Belo Monte – de quê? Tuíra, facões e bordunas
“Tendemos a analisar o mundo indígena com a lógica cartesiana e
imediatista da posse do dinheiro e do poder que ele confere em nossa sociedade”
(Ulisses Capazzoli).
Um bom número de pessoas que ouço
falar sobre o assunto tende a considerar a construção de Belo Monte como um
fato consumado. A despeito das considerações técnicas e das problemáticas
envolvidas a usina será construída. Como dizia minha bisavó: “Não vai ter nem
choro nem vela”, que impeça a fome ávida do progresso da nação. E contrariando
o dito de minha bisavó, o que restará aos ambientalistas será chorar sobre o
leite derramado.
Longe de um discurso derrotista,
para não desanimar os que querem tomar pé da situação e lutar, ainda há muito
que se possa garantir ao meio ambiente e a população indígena (principal
população diretamente afetada pelo empreendimento) e ribeirinhos que vivem na
região que será inundada pela barragem.
As discussões vêm de longa data.
Lá pelos idos da década de 70 a região do Xingú vem sendo avaliada como
potencial hidroelétrico. De lá pra cá saíram os militares, presidentes eleitos
pelo voto direto e as intenções para com a região continuaram as mesmas. Embora
o então Brasil democrático neste tema deixou de ouvir a população mais
ameaçada, e por isso mais interessada no assunto à margem das decisões.
Contudo o desrespeito e
desconsideração da opinião e das necessidades dos povos indígenas produziu
cenas dramáticas que sinalizam a indignação e disposição deste povo em lutar
por suas terra e sua dignidade. Foi em 1989 durante o I Encontro dos Povos
Indígenas do Xingu que o mundo viu surgir do meio daquele grupo pintados de
jenipapo e urucum, a índia kayapó Tuíra empunhando seu facão de lâmina afiada
cortando o ar e firmando-o de lado no rosto do então Diretor da Eletronorte,
José Antonio Muniz Lopes, que discursava sobre a criação de hidroelétricas na
região. As discussões tomaram maior força a partir da criação do Movimento
Xingu Vivo Para Sempre (MXVS), principal e mais forte opositor a construção de
Belo Monte durante a 11ª Encontro dos Povos Indígenas do Xingu no ano de 2008.
Em 2010, tendo a participação do
Movimento dos Atingidos por Barragens (MAB), a manifestação indígena tornou-se
mais contundente. Durante audiência pública na qual o engenheiro Paulo Rezende,
da Eletrobrás, tentava convencer uma platéia que lotava um ginásio em
Altamira-PA, de que Belo Monte seria benéfica para todos, novo incidente. Ao
fim de sua palestra, Roquivam Alves da Silva do MAB tomou a palavra: “Iremos à
guerra para defender o Xingu, se isso for preciso“.

O QUE FAZER>
1. Copie palavra por palavra o trecho do texto sobre Belo Monte que vai de "Longe de um" até "inundada pela barragem.", incluindo essas palavras.
2. Responda de acordo com o texto sobre Belo Monte:
(a) Em que ano aconteceu o I Encontro dos Povos Indígenas do Xingu, quando Tuíra apareceu com o facão?
(b) Qual movimento o texto aponta como o principal e mais forte opositor da construção de Belo Monte?
(c) Em que cidade ficava o ginásio onde ocorreu a audiência pública com o engenheiro Paulo Rezende?
Responda com base só no texto sobre Belo Monte.

MATERIAL FORNECIDO>
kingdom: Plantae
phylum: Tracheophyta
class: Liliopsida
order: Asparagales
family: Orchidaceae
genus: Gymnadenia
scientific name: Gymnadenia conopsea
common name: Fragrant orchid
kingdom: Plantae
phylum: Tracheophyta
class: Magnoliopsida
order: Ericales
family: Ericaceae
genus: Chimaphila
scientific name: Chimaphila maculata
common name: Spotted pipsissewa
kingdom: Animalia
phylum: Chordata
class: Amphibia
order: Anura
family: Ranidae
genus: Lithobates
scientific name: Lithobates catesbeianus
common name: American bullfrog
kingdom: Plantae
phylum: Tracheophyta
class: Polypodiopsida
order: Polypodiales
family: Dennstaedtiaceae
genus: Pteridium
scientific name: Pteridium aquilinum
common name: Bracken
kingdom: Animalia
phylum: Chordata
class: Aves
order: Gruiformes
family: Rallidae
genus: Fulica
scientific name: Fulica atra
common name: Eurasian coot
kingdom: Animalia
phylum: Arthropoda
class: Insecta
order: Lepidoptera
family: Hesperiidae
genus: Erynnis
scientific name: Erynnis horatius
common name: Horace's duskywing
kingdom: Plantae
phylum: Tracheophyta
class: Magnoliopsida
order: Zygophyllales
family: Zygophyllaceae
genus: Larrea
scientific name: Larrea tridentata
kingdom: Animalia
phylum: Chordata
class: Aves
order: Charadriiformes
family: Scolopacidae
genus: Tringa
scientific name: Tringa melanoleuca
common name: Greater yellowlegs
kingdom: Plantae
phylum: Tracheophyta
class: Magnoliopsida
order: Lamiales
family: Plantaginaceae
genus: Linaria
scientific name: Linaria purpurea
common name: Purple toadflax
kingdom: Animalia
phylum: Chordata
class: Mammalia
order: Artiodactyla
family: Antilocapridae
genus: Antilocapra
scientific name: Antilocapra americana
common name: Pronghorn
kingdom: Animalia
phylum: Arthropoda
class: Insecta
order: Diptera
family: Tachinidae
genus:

RESPOSTAS>
1.
Longe de um discurso derrotista,
para não desanimar os que querem tomar pé da situação e lutar, ainda há muito
que se possa garantir ao meio ambiente e a população indígena (principal
população diretamente afetada pelo empreendimento) e ribeirinhos que vivem na
região que será inundada pela barragem.

2.
(a) Em 1989.
(b) O Movimento Xingu Vivo Para Sempre (MXVS).
(c) Em Altamira, no Pará.